* [Enunciado do exercício]
Responda às perguntas a seguir com base no texto sobre Better Man.
1. Em Bohemian Rhapsody, em que momento icônico a narrativa para?
2. Quem dirigiu Ultimos Dias?
3. Das três figuras britânicas mencionadas no final, qual não está mais viva?

* [Texto de apoio]
■ ■ ■ ■ ■ ■ ■

A estrutura tradicional se mantém, enquanto Better Man vai desconstruindo o espaço e o tempo a fim de não ser um retrato do cantor apenas, mas Robbie Williams em si

Há muito tempo as cinebiografias, sobretudo de pessoas famosas com base de fãs, mais ainda quando se trata de astros da música, transformaram-se (talvez sempre tenham sido) em uma mera homenagem, com estrutura pronta, seguindo do começo da vida até o fim (ou parando em um momento muito icônico, como o Live Aid, em Bohemian Rhapsody), passando por uma jornada de ascensão e queda e pulando de evento “relevante” em evento “relevante”, sem se aprofundar muito em nenhum deles e muito menos ir a fundo no personagem. Essa estrutura de Wikipédia, muito criticada por parte dos críticos, mantém-se por múltiplas conveniências: os fãs acostumados a se satisfazer por receber exatamente aquilo que já conhecem e esperam para se sentirem confortáveis, as famílias dos envolvidos (ou eles mesmos, quando vivos) fazendo parte da produção e forçando a mostrar apenas uma suposta realidade romantizada e distante de polêmicas (como um tributo de um Deus mesmo) e estúdios dando essas obras a diretores sem muita personalidade, que apenas seguirão a fórmula à risca, sem correr o risco de desagradar qualquer uma dessas partes. Essa mistura de covardia com despreocupação em fazer cinema é fruto dessa visão da cinebiografia como apenas um retrato daquela figura.

Por sorte, alguns casos fogem desse padrão, sobretudo com duas variantes. A primeira é um grande diretor autoral assumir esse projeto com paixão, caso, por exemplo, das muitas cinebiografias dirigidas por Martin Scorsese ou um Ultimos Dias, de Gus Van Sant. Quando isso acontece, transforma-se mais em um filme daquele cineasta do que um interesse pela representação da figura central (ainda que haja uma linha tênue entre um e o outro que se rompe constantemente, é só ver filmes como O Lobo de Wall Street e O Aviador). Mais raro é o segundo caso, os filmes que se voltam para a compreensão da estrela a ponto de não apenas retratá-la, mas de torná-la o filme em si, com escolhas narrativas que parecem ter saído exatamente da mente e da vida daquela pessoa, geralmente com diretores talentosos e dispostos a fugir do convencional, ainda que não sejam grandes autores relevantes, mas que passam por uma sustentação da figura central, libertada de todos os julgamentos e pronta para se abrir por completo frente aos seus fãs e a todos os demais espectadores. Better Man, assim como Rocketman cinco anos antes, e, entre eles, o documentário Moonage Daydream, representam esse segundo caso. Por coincidência (ou não), três figuras britânicas, sendo Elton John e Robbie Williams (ainda vivos, diferente de David Bowie) amigos.

■ ■ ■ ■ ■ ■ ■

* [Material fornecido]
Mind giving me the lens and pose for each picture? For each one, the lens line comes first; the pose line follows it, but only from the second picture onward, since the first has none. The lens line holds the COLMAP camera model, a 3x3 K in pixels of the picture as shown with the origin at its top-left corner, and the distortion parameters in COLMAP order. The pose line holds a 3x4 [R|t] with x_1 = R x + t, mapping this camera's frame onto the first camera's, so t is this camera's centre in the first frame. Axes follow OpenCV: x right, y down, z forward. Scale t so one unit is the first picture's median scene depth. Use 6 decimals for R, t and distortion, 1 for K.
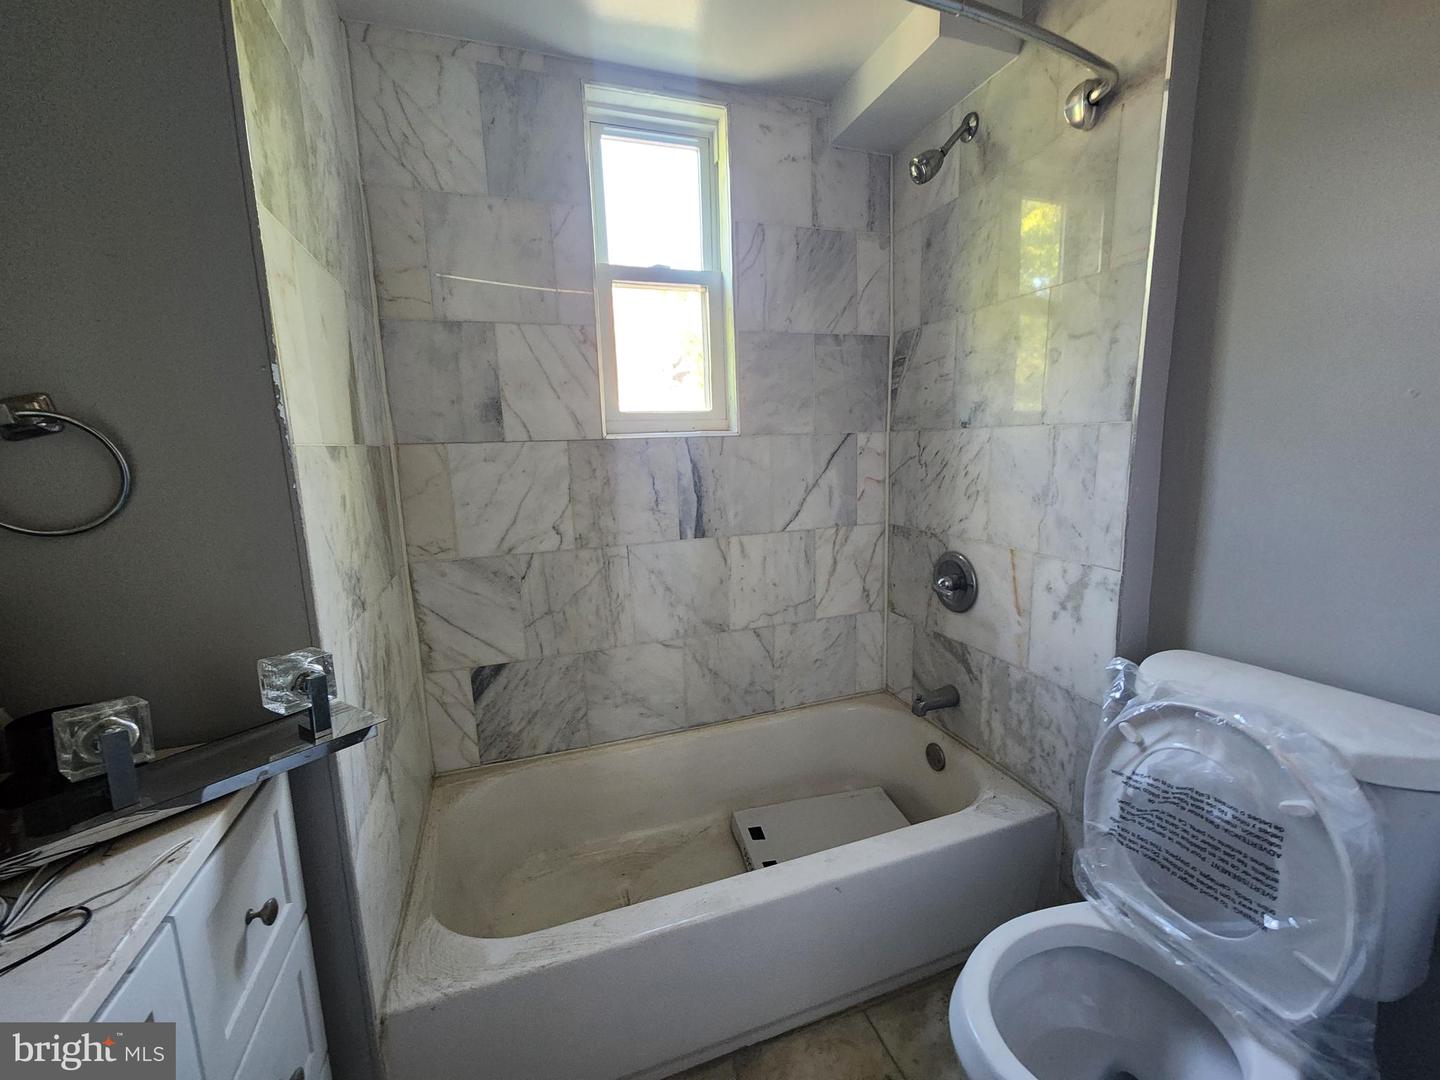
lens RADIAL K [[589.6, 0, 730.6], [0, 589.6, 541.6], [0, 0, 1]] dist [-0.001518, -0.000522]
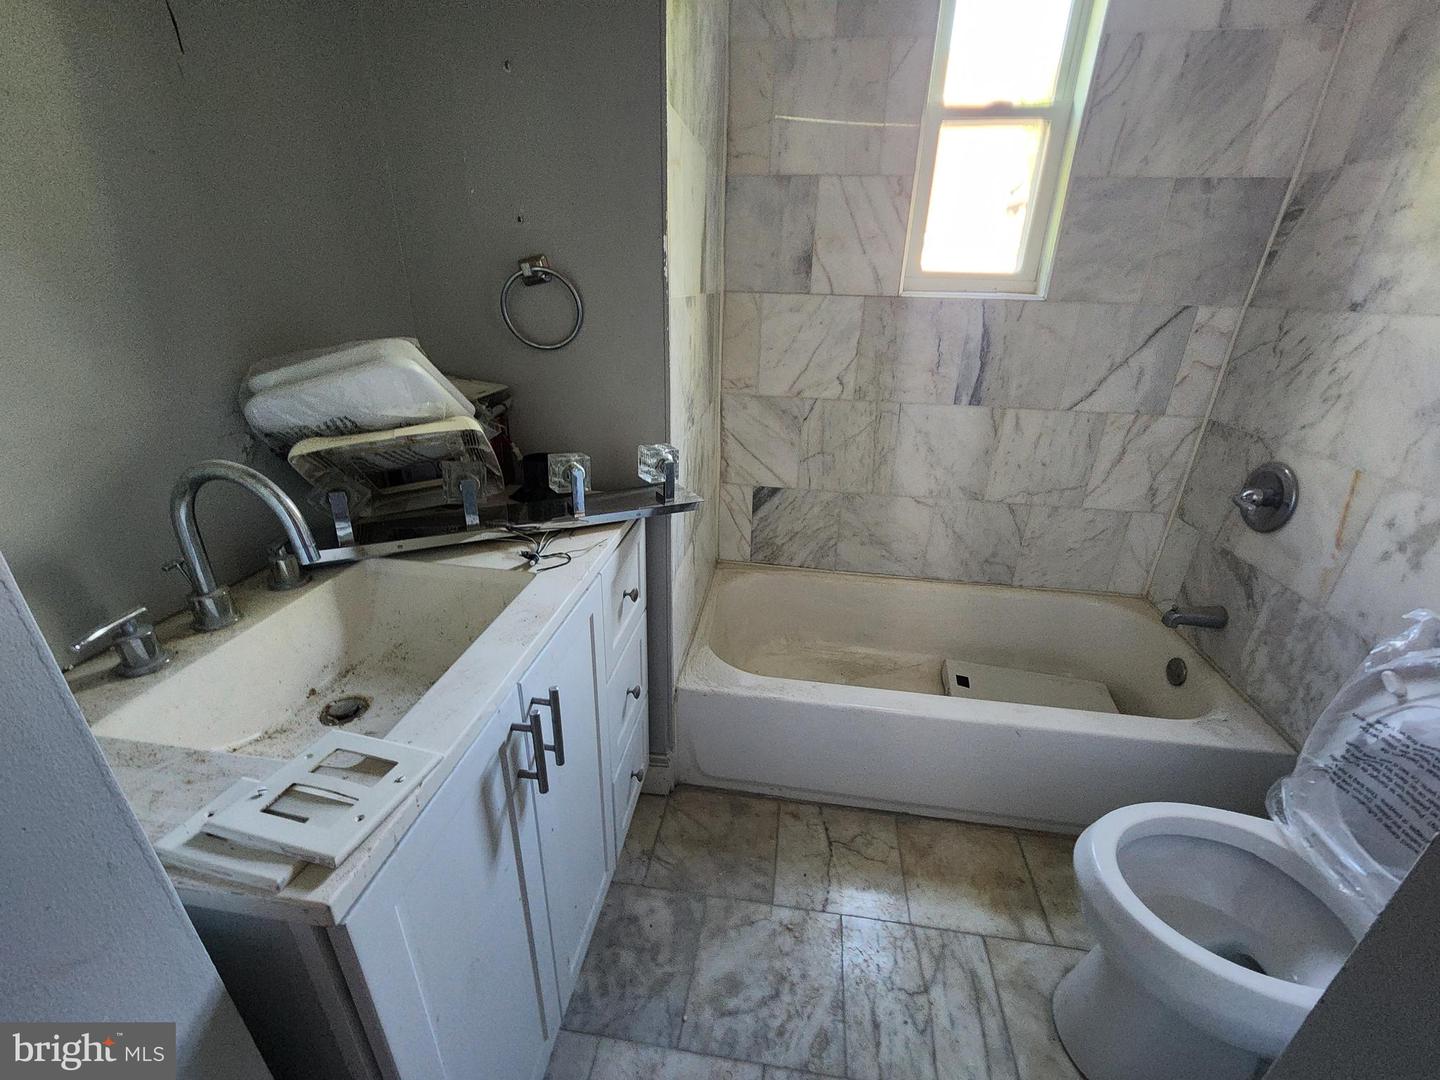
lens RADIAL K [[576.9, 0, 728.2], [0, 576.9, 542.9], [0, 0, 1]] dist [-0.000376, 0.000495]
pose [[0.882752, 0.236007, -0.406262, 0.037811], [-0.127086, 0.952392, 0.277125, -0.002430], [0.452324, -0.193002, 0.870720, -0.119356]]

■ ■ ■ ■ ■ ■ ■

* [Resposta do exercício]
1. No Live Aid.
2. Gus Van Sant.
3. David Bowie.